İlk gösteriye katılımın yaklaşık 3 bin kişiyle sınırlı kalması, bir sonraki gösteriye daha büyük bir ilgi olmayacağını garanti etmez. Enflasyon yüzde 10 sınırına yaklaşıyor, iflas eden şirket ve işletmelerin sayısı hızla artırıyor. Tüm bunlar, samimi kaygıları olan insanların, artan masraflara karşı sokaklara dökülmesi için yeterli nedenler. Temmuz ayında Insa kamuoyu araştırma kuruluşu tarafından yapılan bir ankete göre, katılımcıların yüzde 44'ü "kesinlikle ya da büyük olasılıkla" artan hayat pahalılığına karşı gösteri yürüyüşü yapmak istiyor.
Borç freni esnetilecek mi?
Eğer böyle düşünenlerin görüşlerinde bir değişiklik olmazsa, bunun nedeni kesinlikle federal hükümetin kötü kriz yönetimi olacaktır. Sosyal Demokratlar, Yeşiller ve Hür Demokratlar bir yardım paketini daha meclisten kıl payı geçirmeyi başarmış olsalar da koalisyonda temel sorular hâlâ tartışılmaya devam ediliyor: Doğal gaz fiyatına üst sınır getirilmeli mi? Ukrayna savaşının etkilerini hafifletmek için borç freni (devlet borçlarının sınırlandırılmasına dair yasa) esnetilmeli mi?
Sonbahar ve hatta kış için öngörüler kasvetli. Bu tehlikeli gelişmenin tetikleyicisi, Rusya'nın diktatör Devlet Başkanı Vladimir Putin oldu. Ancak Batı tarafından kararlaştırılan ekonomik yaptırımlar, ne yazık ki Rus doğal gazı fiyatlarının tavan yapmasını ve böylece dolaylı olarak Putin'in kasasının dolmasını da sağlıyor. Sol Parti ve AfD'nin de bu konuda hükümeti suçlaması meşrudur.

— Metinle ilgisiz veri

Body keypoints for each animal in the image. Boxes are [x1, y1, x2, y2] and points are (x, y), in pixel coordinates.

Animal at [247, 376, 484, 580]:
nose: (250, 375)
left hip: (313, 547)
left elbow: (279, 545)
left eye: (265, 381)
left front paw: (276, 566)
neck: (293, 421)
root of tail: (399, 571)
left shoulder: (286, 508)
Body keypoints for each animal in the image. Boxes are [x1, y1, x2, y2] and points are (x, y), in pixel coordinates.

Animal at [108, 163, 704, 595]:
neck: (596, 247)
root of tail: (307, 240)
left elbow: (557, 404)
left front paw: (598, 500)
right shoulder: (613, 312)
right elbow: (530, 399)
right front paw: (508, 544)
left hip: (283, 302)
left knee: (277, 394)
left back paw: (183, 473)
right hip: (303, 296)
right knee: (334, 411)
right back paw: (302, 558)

Toplumdaki hava donma noktasına yaklaşıyor
Elbette her iki parti de anketlerde ve seçimlerde daha fazla destek almak için çaba sarf ediyor. Özellikle Sol Parti'nin buna şiddetle ihtiyacı var, zira Almanya'nın şu anki siyasi ikliminde yüzde 5 gibi cılız bir orana sahip. Ancak partinin geleceğine ilişkin kaygılar başka, ülkedeki toplumsal barışa ilişkin kaygılar başka. Soğuktan titreyen ve aşırı borç batağındaki milyonlarca insanın korktuğu başına gelirse bu ciddi bir tehlike demek. Bu nedenle "Sosyal soğuğa karşı sıcak sonbahar" söylemi, Sol Parti'nin protestolardaki öne çıkan sloganı haline geldi.

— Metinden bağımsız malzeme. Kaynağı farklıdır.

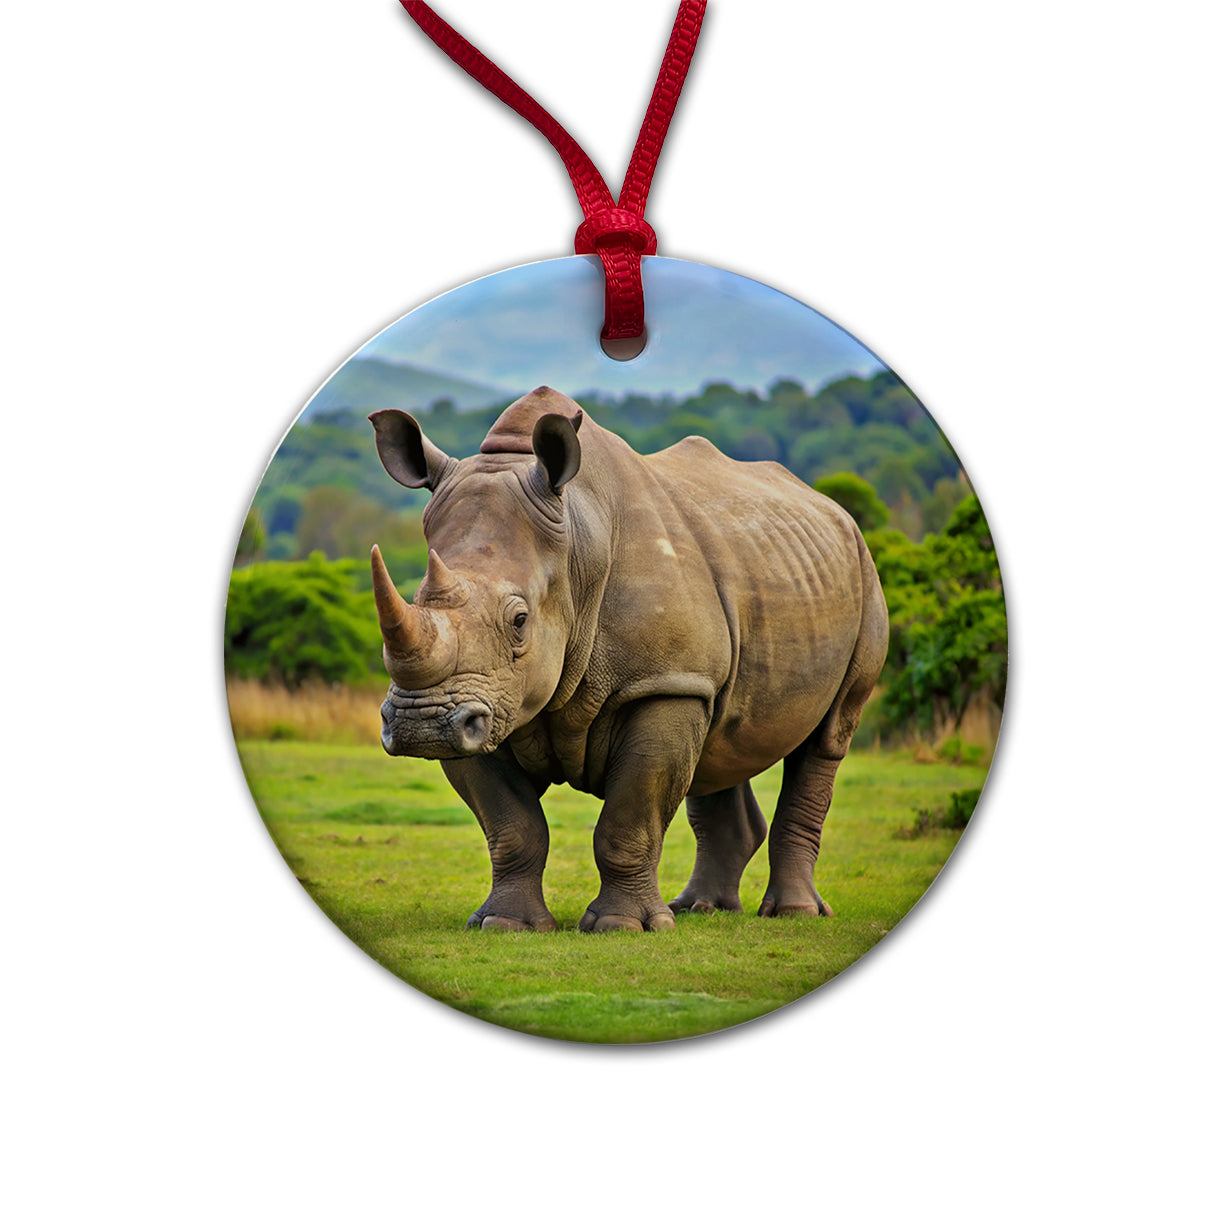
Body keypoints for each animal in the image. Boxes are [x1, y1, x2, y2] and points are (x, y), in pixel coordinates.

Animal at [368, 386, 888, 932]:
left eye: (520, 621)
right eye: (414, 598)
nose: (420, 724)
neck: (577, 542)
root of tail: (831, 509)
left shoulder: (663, 682)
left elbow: (630, 816)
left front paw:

Siyasi sorumluluk sahibi olanlar, bu sözleri kastedildiği gibi anlamalıdır: Gelecekleri için duydukları endişenin bir ifadesi ve eski Almanya Cumhurbaşkanı Joachim Gauck'un yaptığı gibi küstahça önerilere bir yanıt mahiyetinde! Gauck, Ukrayna savaşının başlamasından kısa bir süre sonra Alman halkına "Özgürlük için bir kerecik de soğuktan donsak ne olur" demişti. Belki de Gauck şimdi bu sözünden pişmanlık duyuyordur, zira Alman toplumundaki genel hava gerçekten de donma noktasına yaklaşıyor.